4. Bölüm : Ormanın Efsaneleri

392 152 285
                                    

Girdiğimiz yere tekrar baktım ve tekrar. Bu sefer aklımı kullanarak arkamı döndüm, bu saçma yere nasıl girdiysem öyle de çıkacaktım. Yani kimseyi dinlemeyecektim. Hızla başımı yana döndürdüm, tam çıkacakken ortada bir delik olmadığını fark ettim. Birden göz bebeklerim büyüdü şaşkınlıkla yukarıya bakarken kendi kendime bir şeyler mırıldanarak sakinleşmek çalıştım. Bu bir rüya mıydı? Orman Efsanesi de neyin nesiydi, biz nereye gelmiştik? Aklımdaki soruları ve korkumu bir kenara bırakıp olan biteni anlamaya çalıştım.

"Ne oluyor?" Aslında cevabının kimsenin bilmediği bir soru yönelttim. Ortamda bulunan diğer kızlar gibi ben de hâlâ ne olduğunu anlamamıştım. Ellerimi göğsümde birleştirip derin nefesler alıp verdim. Panik yapmamalıydım... Kesinlikle mantıklı bir açıklaması olmalıydı.

Kimin şuan ne düşündüğü umurumda değildi ama herkesin susması da tüylerimi ürpertmişti açıkçası. En azından biri konuşup yalan bile olsa buradan çıkacağımız söylese içim kısa sürede olsa rahatlayacaktı. Ya da buranın korkutucu bir yer olmadığını bize anlatsa... Ama kimsenin dudaklarından böyle bir cümle çıkmadı.

Dudaklarımı ısırarak avuç içlerimi yüzüme götürdüm.

"Kapıya bakın!" Doğa'nın söylenmesiyle korkarak başımı oraya çevirdim. Bir şoku daha kaldıramazdım. Ama başımı oraya çevirdiğimde kapının üzerinde bir yazı daha belirmişti, diğerlerine göre daha sönük kalan bir yazı... Ve daha küçük.

Üzerinde ise yalnızca iki kelime yazıyordu. 'Ormanın Efsaneleri' Umarım bizimle bir alakası yoktur.

Burada ne olup bittiğini bilmiyordum ama iyi şeyler olmadığı kesindi.

"Acaba... Ormanın Efsaneleri biz olabilir miyiz?" Doğa'nın sözleri hem korkumu arttırmıştı, hem de şüphelendirmişti.

Tam bir şey söyleyecektim ki Eva kızıl saçlarını kulağının arkasına atıp beni susturdu.

"Emin olun, hiçbirimiz o kadar önemli değiliz." Bu sözüne karşılık hiçbir yanıt vermedim.

On dakika boyunca kimseden ses çıkmadı ve ben olan biten her şeyi bir kez daha düşününce konuşmaya başladım.

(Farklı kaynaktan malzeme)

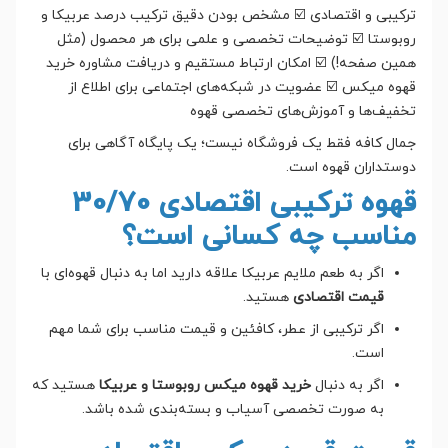
ترکیبی و اقتصادی ☑️ مشخص بودن دقیق ترکیب درصد عربیکا و
روبوستا ☑️ توضیحات تخصصی و علمی برای هر محصول (مثل
همین صفحه!) ☑️ امکان ارتباط مستقیم و دریافت مشاوره خرید
قهوه میکس ☑️ عضویت در شبکه‌های اجتماعی برای اطلاع از
تخفیف‌ها و آموزش‌های تخصصی قهوه
جمال کافه فقط یک فروشگاه نیست؛ یک پایگاه آگاهی برای
دوستداران قهوه است.
قهوه ترکیبی اقتصادی 30/70
مناسب چه کسانی است؟
اگر به طعم ملایم عربیکا علاقه دارید اما به دنبال قهوه‌ای با
قیمت اقتصادی
هستید.
اگر ترکیبی از عطر، کافئین و قیمت مناسب برای شما مهم
است.
اگر به دنبال
خرید قهوه میکس روبوستا و عربیکا
هستید که
به صورت تخصصی آسیاب و بسته‌بندی شده باشد.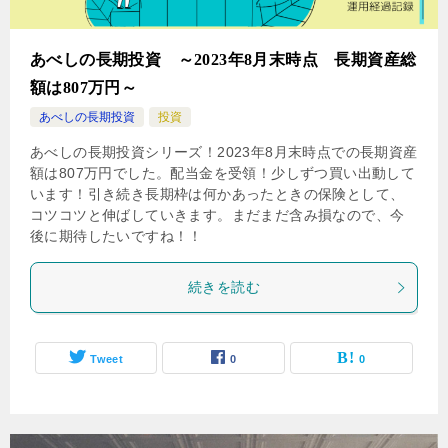
あべしの長期投資 ～2023年8月末時点 長期資産総
額は807万円～
あべしの長期投資
投資
あべしの長期投資シリーズ！2023年8月末時点での長期資産
額は807万円でした。配当金を受領！少しずつ買い出動して
います！引き続き長期枠は何かあったときの保険として、
コツコツと伸ばしていきます。まだまだ含み損なので、今
後に期待したいですね！！
続きを読む
Tweet
0
0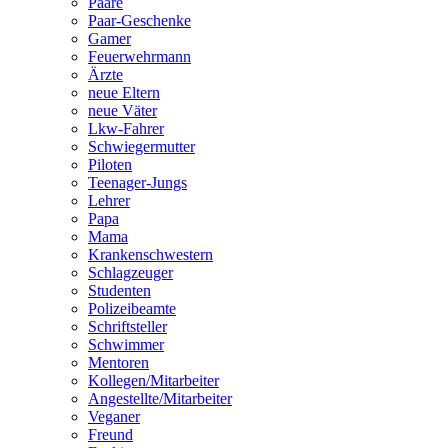
Paare
Paar-Geschenke
Gamer
Feuerwehrmann
Ärzte
neue Eltern
neue Väter
Lkw-Fahrer
Schwiegermutter
Piloten
Teenager-Jungs
Lehrer
Papa
Mama
Krankenschwestern
Schlagzeuger
Studenten
Polizeibeamte
Schriftsteller
Schwimmer
Mentoren
Kollegen/Mitarbeiter
Angestellte/Mitarbeiter
Veganer
Freund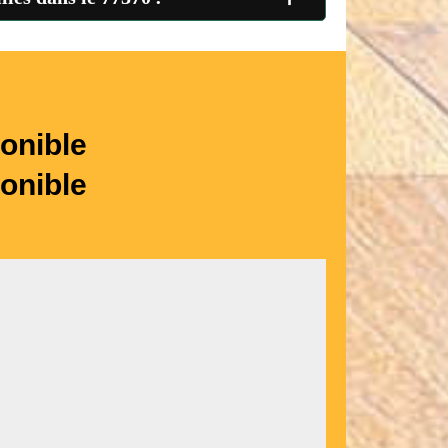
onible
onible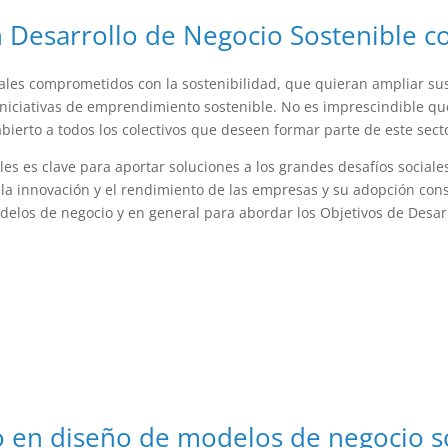
 Desarrollo de Negocio Sostenible c
onales comprometidos con la sostenibilidad, que quieran ampliar s
iniciativas de emprendimiento sostenible. No es imprescindible q
abierto a todos los colectivos que deseen formar parte de este sect
bles es clave para aportar soluciones a los grandes desafíos social
 la innovación y el rendimiento de las empresas y su adopción con
delos de negocio y en general para abordar los Objetivos de Desar
 en diseño de modelos de negocio s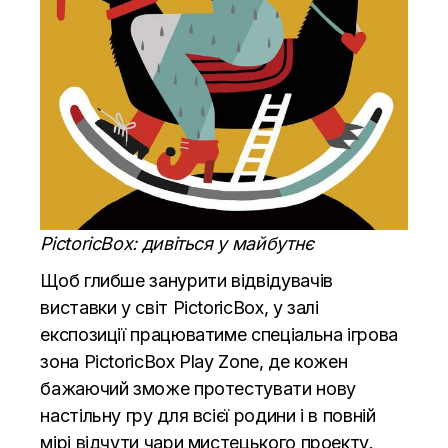
PictoricBox: дивіться у майбутнє
Щоб глибше занурити відвідувачів
виставки у світ PictoricBox, у залі
експозиції працюватиме спеціальна ігрова
зона PictoricBox Play Zone, де кожен
бажаючий зможе протестувати нову
настільну гру для всієї родини і в повній
мірі відчути чари мистецького проекту.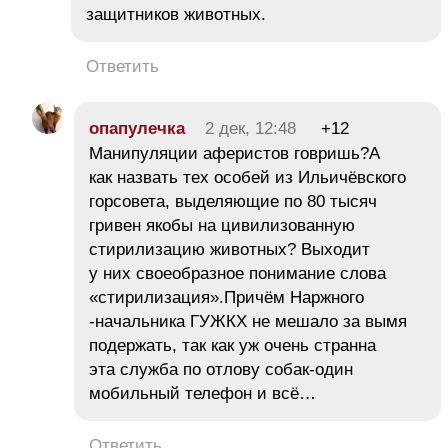
защитников животных.
Ответить
опапулечка
2 дек, 12:48
+12
Манипуляции аферистов говришь?А
как назвать тех особей из Ильичёвского
горсовета, выделяющие по 80 тысяч
гривен якобы на цивилизованную
стирилизацию животных? Выходит
у них своеобразное понимание слова
«стирилизация».Причём Наржного
-начальника ГУЖКХ не мешало за вымя
подержать, так как уж очень странна
эта служба по отлову собак-один
мобильный телефон и всё…
Ответить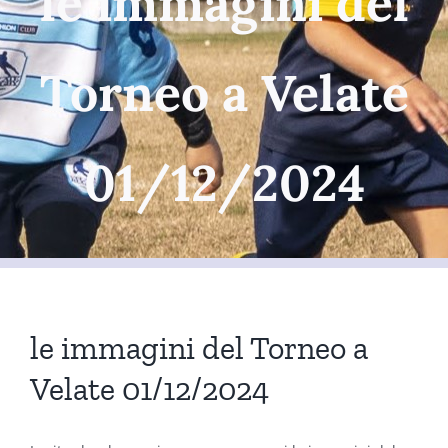
le immagini del
Torneo a Velate
01/12/2024
le immagini del Torneo a
Velate 01/12/2024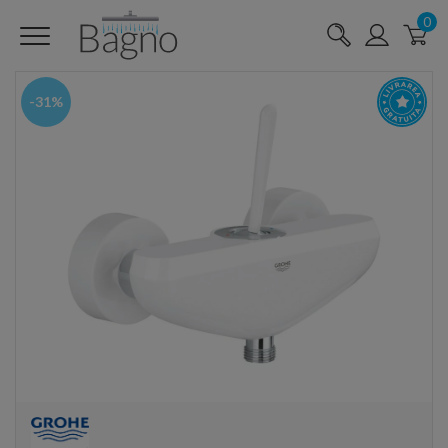
0
-31%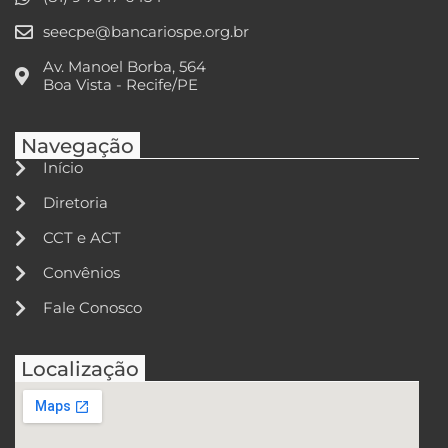
seecpe@bancariospe.org.br
Av. Manoel Borba, 564
Boa Vista - Recife/PE
Navegação
Início
Diretoria
CCT e ACT
Convênios
Fale Conosco
Localização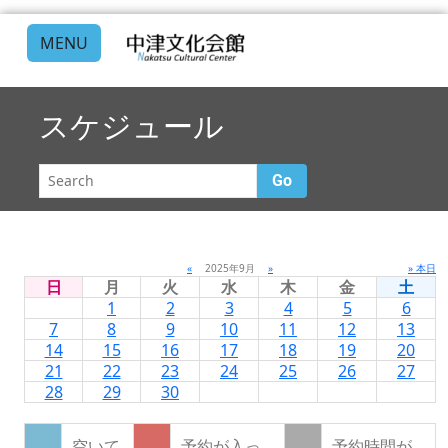
MENU
スケジュール
Go
«
2025年9月
»
» 本日
日
月
火
水
木
金
土
1
2
3
4
5
6
7
8
9
10
11
12
13
14
15
16
17
18
19
20
21
22
23
24
25
26
27
28
29
30
空いて
予約が入っ
予約時間が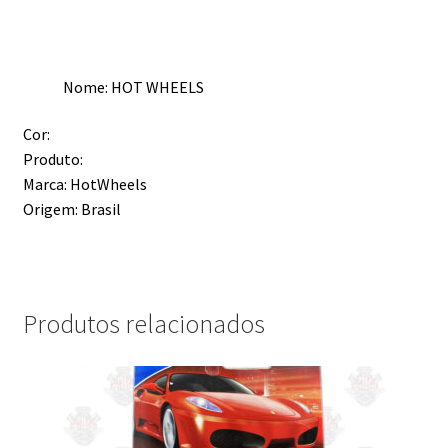
Nome: HOT WHEELS
Cor:
Produto:
Marca: HotWheels
Origem: Brasil
Produtos relacionados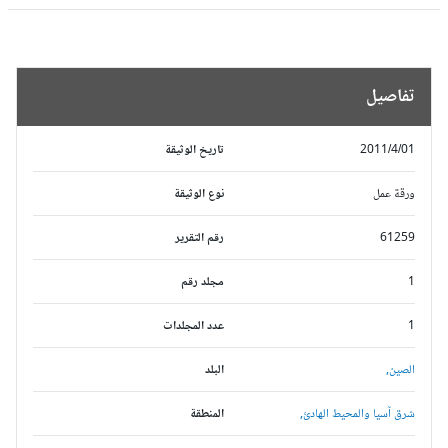
تفاصيل
2011/4/01
تاريخ الوثيقة
ورقة عمل
نوع الوثيقة
61259
رقم التقرير
1
مجلد رقم
1
عدد المجلدات
الصين,
البلد
شرق آسيا والمحيط الهادئ,
المنطقة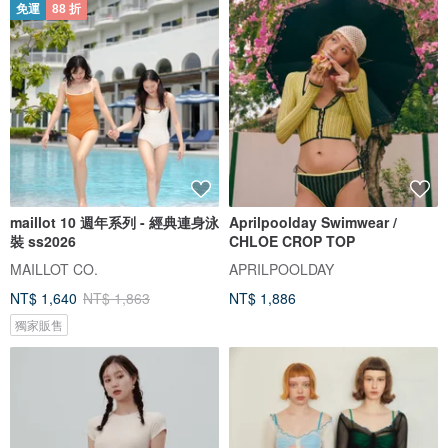
免運
88 折
maillot 10 週年系列 - 經典連身泳
Aprilpoolday Swimwear /
裝 ss2026
CHLOE CROP TOP
MAILLOT CO.
APRILPOOLDAY
NT$ 1,640
NT$ 1,863
NT$ 1,886
獨家販售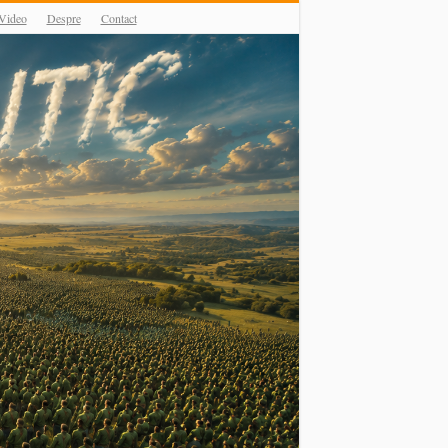
Video
Despre
Contact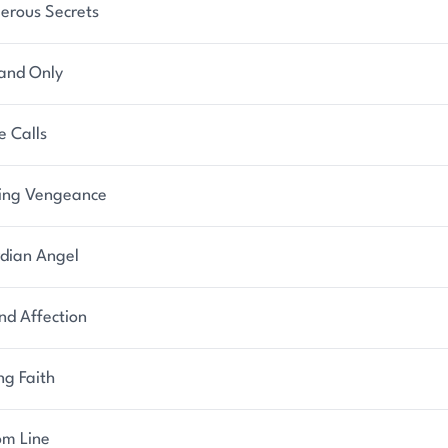
le oder Website.
erous Secrets
 and Only
e Calls
ing Vengeance
dian Angel
nd Affection
ng Faith
om Line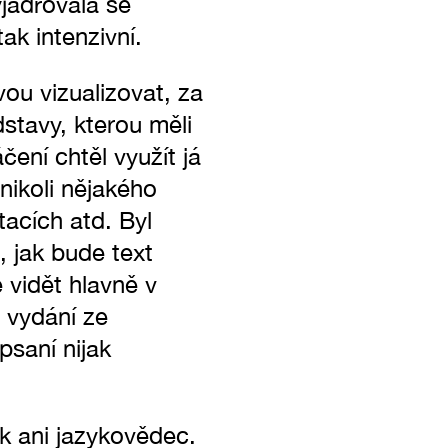
yjadřovala se
tak intenzivní.
vou vizualizovat, za
stavy, kterou měli
ení chtěl využít já
 nikoli nějakého
acích atd. Byl
, jak bude text
 vidět hlavně v
 vydání ze
 psaní nijak
ik ani jazykovědec.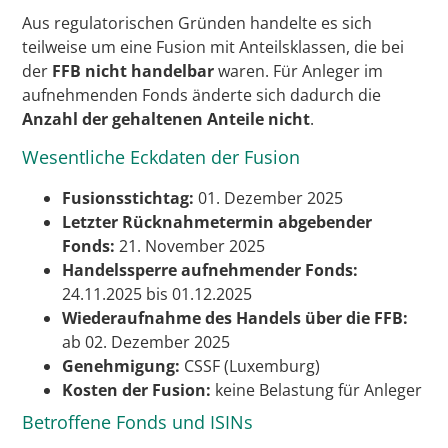
Aus regulatorischen Gründen handelte es sich
teilweise um eine Fusion mit Anteilsklassen, die bei
der
FFB nicht handelbar
waren. Für Anleger im
aufnehmenden Fonds änderte sich dadurch die
Anzahl der gehaltenen Anteile nicht
.
Wesentliche Eckdaten der Fusion
Fusionsstichtag:
01. Dezember 2025
Letzter Rücknahmetermin abgebender
Fonds:
21. November 2025
Handelssperre aufnehmender Fonds:
24.11.2025 bis 01.12.2025
Wiederaufnahme des Handels über die FFB:
ab 02. Dezember 2025
Genehmigung:
CSSF (Luxemburg)
Kosten der Fusion:
keine Belastung für Anleger
Betroffene Fonds und ISINs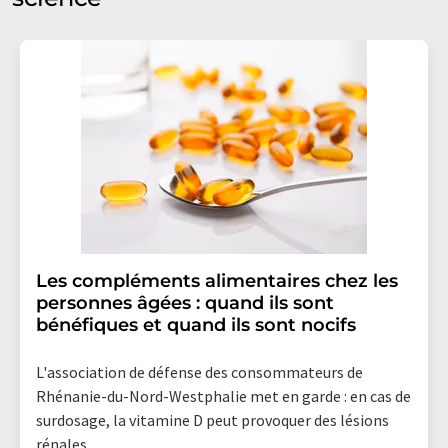
Les compléments alimentaires chez les
personnes âgées : quand ils sont
bénéfiques et quand ils sont nocifs
L'association de défense des consommateurs de
Rhénanie-du-Nord-Westphalie met en garde : en cas de
surdosage, la vitamine D peut provoquer des lésions
rénales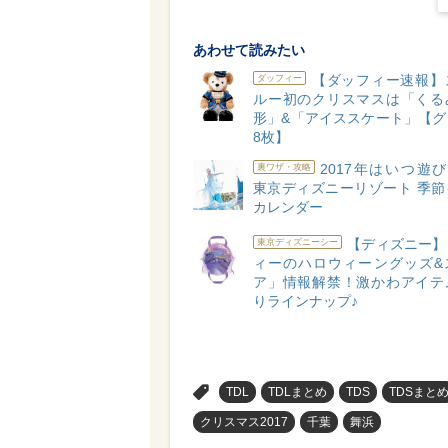
あわせて読みたい
【ダッフィー速報】
ダッフィー
ルー初のクリスマスは「くる
形」&「アイススケート」【グ
8枚】
2017年はいつ遊
裏ワザ・攻略
東京ディズニーリゾート 季節
カレンダー
【ディズニー】
東京ディズニーシー
ィーのハロウィーングッズ&
ア」情報解禁！激かわアイテ
りラインナップ♪
>
TDL
TDLまとめ
TDS
TDSまと
クリスマス2017
千葉
舞浜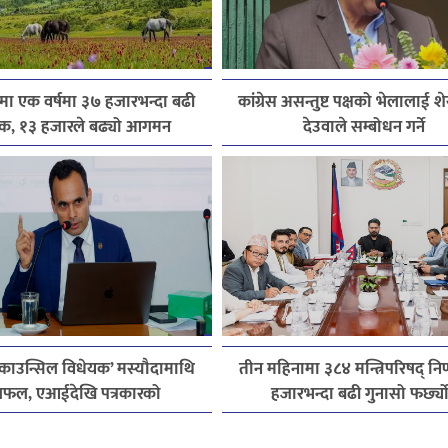
मा एक वर्षमा ३७ हजारभन्दा बढी
कांग्रेस असन्तुष्ट पक्षको भेलालाई श
टक, १३ हजारले बढ्यो आगमन
देउवाले सम्बोधन गर्ने
 काउन्सिल विधेयक’ मस्यौदामाथि
तीन महिनामा ३८४ मन्त्रिपरिषद् निर
फल, एआईदेखि पत्रकारको
हजारभन्दा बढी गुनासो फर्छ्य
सेन्ससम्मका विषयमा सुझाव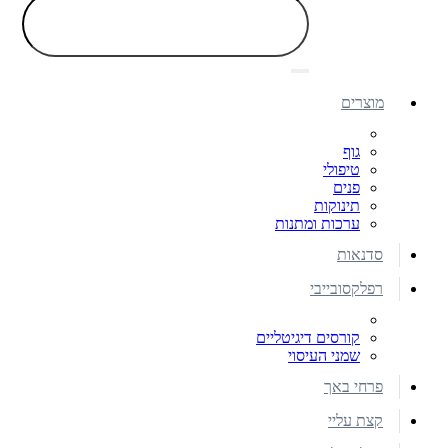
מוצרים
גוף
טיפולי
פנים
תינוקות
ערכות ומתנות
סדנאות
רפלקסובייבי
קורסים דיגיטליים
שמני העיסוי
פרחי באך
קצת עליי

"Buradan çıkmalıyız!" Sözcükler istemsizce bağırarak çıkmıştı dudaklarımdan. Arkamı dönüp kayalıkları ittim, zorladım ama olmadı. Bir kere daha denedim ve bir kere daha. Gücüm tükenen kadar... Sonuç yine aynıydı, hayal kırıklığı. Olan tek şey çok yorulduğumdu...

Doğa zaten donmuş gibiydi, Eva da daha konuşmamıştı. Eğer bizimle bir alakası varsa suçlusu oydu ama biz de ona uymuştuk, hep beraber...

At kuyruğu yaptığım saçlarımı iki yanından tutup sıkarak önüme gelmesine engel olmaya çalıştım. Ardından aniden kulağıma gelen ve yavaş yavaş yükselen gıcırtı sesiyle kızlara döndüm. Eva kapıyı açıyordu, hızla yanına giderek kapıyı açmasına engel oldum, daha neyin nesi olduğunu bilmediğimiz bir kapıyı açmasına izin veremezdim.

"Ne yapıyorsun sen? Bırak! Buradan kurtulmamız lazım." Sinirle kurduğum cümle karşısında onun ses tonu benimkine nazaran daha sakindi.

"Korkma Eylül, en fazla ne olabilir ki?" Oldukça bariz bir şekilde yapmacık olduğu anlaşılan bir gülümseme belirdi dudaklarında. Tamam, kabul ediyorum fazla cesurdu. Ama bu özelliğe hem bize hem de başkalarına zarar vermesine neden olabilirdi. Zaten şuan onun duyguları ve merakı umurumda bile değildi.

"Sence? Dur anlatayım; senin yüzünden bilmediğimiz bir yere girdik ve şuan kapının üzerinde saçma saçma yazılar çıkıyor. Ayrıca sen o kapıyı açıyordun." Sinirden ağlayacaktım neredeyse.